Recuerdo perfectamente mi encuentro con él en Bahía Blanca. Tengo la impresión que fue al regreso de una gira. Tarde noche, frío del sur, de ese con ventisca, librería La Siringa, años setenta. Me parece que todavía no habíamos entrado en el horror del Terrorismo de Estado. Inocentes, pues. Veo sobre un estante un libro con su nombre. No lo conozco pero algo me atrae fuerte a tomarlo, hojearlo, comprarlo. Creo que es una antología de sus ensayos sobre Arte. Lo leo con el mismo furor con que me lanzo sobre cada obra que dice de mí: estética, arte, filosofía, y sí, semiótica o semiología según venga del Norte o de Europa, lo aprendí entonces. ¡En teatro los signos son tan importantes! Así que ahí voy con mi Eco aprendiendo que el Arte, ligado a su condición histórica, no puede salirse de ella o que la estructura ausente es en realidad el goce de las formas cuyas motivaciones artísticas reflejan la totalidad que no obstante no está presente. Y cosas así que no sé si son así o las estoy inventando pero qué importa si en aquellos tiempos me hizo feliz llenándome de incertidumbres y preocupación. Vaya contraste.

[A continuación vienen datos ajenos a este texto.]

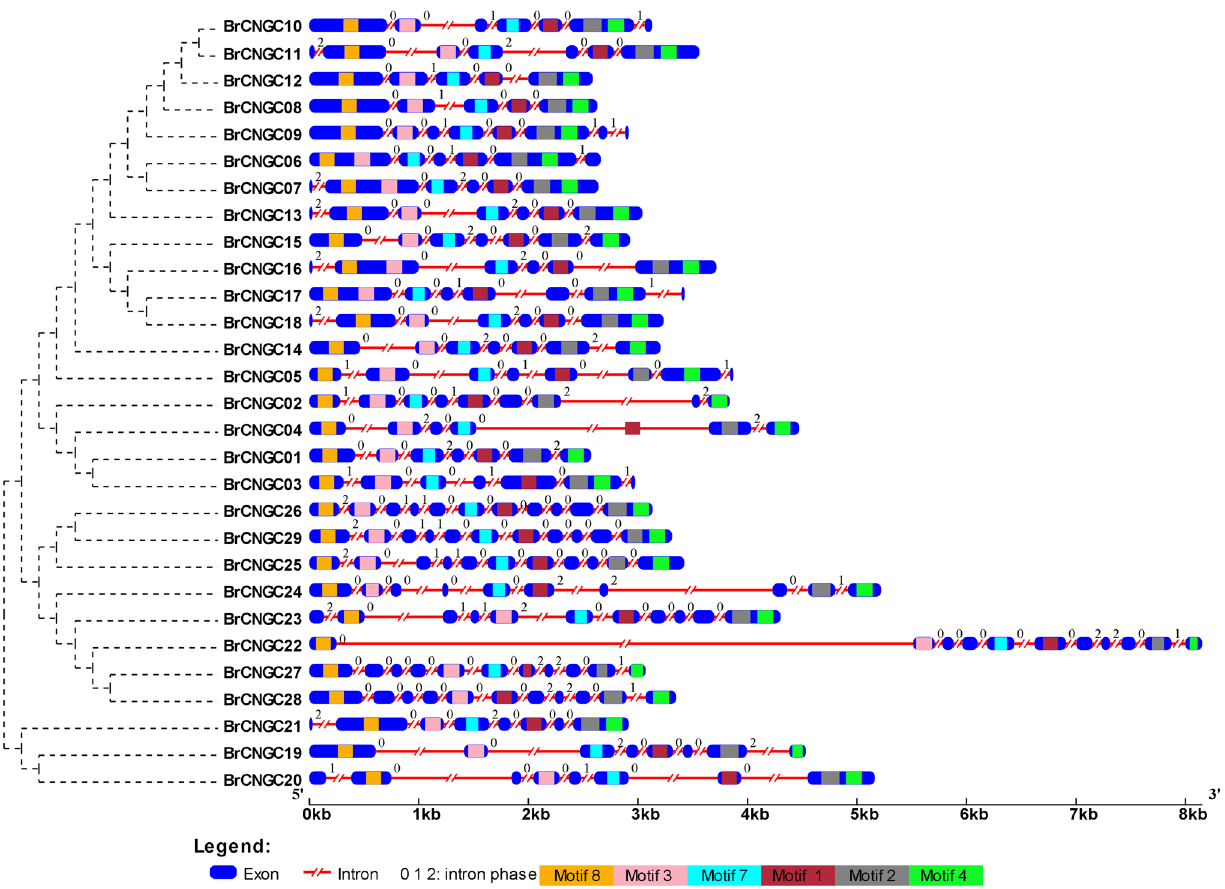
Figure 4. Schematic diagram showing the structures of BrCNGC genes and conserved motifs in their encoded proteins. Exon–intron organization and conserved motifs within the 29 BrCNGCs. The NJ phylogenetic tree of CDs is shown on the left side of the figure, exons-introns indicated as blue boxes and red lines respectively, and motifs are represented by colored boxes within the exons. Numbers [0, 1 and 2] given on gene structures represent the respective intron phases. The lengths of each exon and intron can be mapped to the scale given in the bottom. The order of motifs corresponds to the position of the motifs in protein sequence, however, the length of the boxes does not correspond to the lengths of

Saciado un poco mi apetito de la semiótica del teatro con nuevos autores, llegó la noche y con ello el exilio. Me radiqué en Italia, en el norte, de modo que tuve ocasión de pasar a menudo por Bologna y regocijarme imaginándolo en una de sus clases en la Universidad. Clases magistrales que por aquellos tiempos de los ochenta todo el mundo comentaba.

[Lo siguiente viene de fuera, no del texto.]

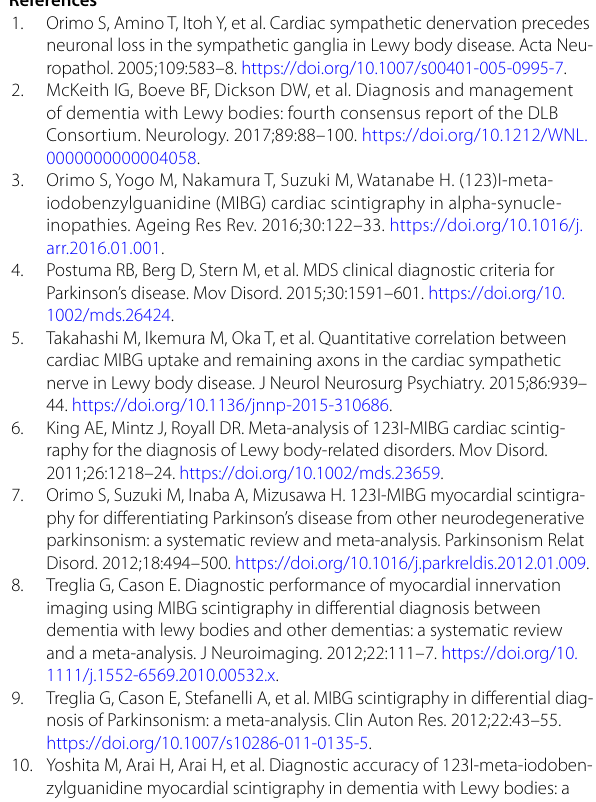
tary Figure 2 . The plasma input functions (PIFs) and tissue TACs (tTACs) obtained from the two representative patients from Figure 1. APPENDIX .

A mi regreso a Argentina, las librerías me esperan aunque acotadas por la censura militar. Sin embargo, dos libros de aquella época me conmueven de diversa manera. Uno, Respiración Artificial de un Ricardo Piglia que yo no conocía y que me deslumbra. El otro El nombre de la rosa de Umberto Eco que me asombra. Cómo, ¿ahora novelista? Lo leo “a la argentina” sospechando del buen teórico que se metió en camisa de once varas. Nuevo deslumbramiento.
Porque en las letras de rosa está la rosa
Y todo el Nilo en la palabra Nilo.
Dice Borges en su poema “El Golem”. Y yo que lo leo a diario entiendo o invento una vez más que el título de la novela es un homenaje a Borges. O lo habremos inventado entre todos los amigos que nos reuníamos para leer y escribir juntos. Después llegan las siguientes obras que compramos ansiosos hasta El cementerio de Praga que mi compañero Dardo le regala a Cuitláhuac, nuestro amigo, aquí en México, aquí en Monterrey.
Antes hube de saber que también Eco amaba a Borges como nosotros, y al loco de Maradona cuya gesta en el Nápoles alguna vez fue comentada por el maestro de maestros. Declaraciones suyas respecto del futbolista que no he podido hallar. Lo que he hallado repetido hasta el cansancio es la diatriba lanzada en el 2014 contra los necios de las redes. Y me he reído mucho con su humor frío, como él mismo decía. Lo cierto que este italiano del Norte, este erudito que se metamorfoseó en creador y que propone la narrativa como una forma de filosofar a lo Thomas Mann, tuvo en mi país de origen fuerte presencia que sin duda yo llevo en mis huesos. No por nada su último artículo del 22 de enero de 2016 fue para el diario Clarín de Buenos Aires.
Dardo Aguirre a Cuitláhuac: “Vení, pibe, dejá de leer toda esa mierda posmoderna, vení, mirá, éste sí es un loco de la guerra” Eso fue lo que me dijo Dardo cuando me regaló el Cementerio de Praga de Umberto Eco. Y sí, de él abrevamos muchos, en su lectura insistimos hasta la calamidad que para la escritura neobarroca había que ser zafio y Lanzarote al mismo tiempo, hurgar en nuestra memoria histórica y revelar las identidades de las que estamos hechos.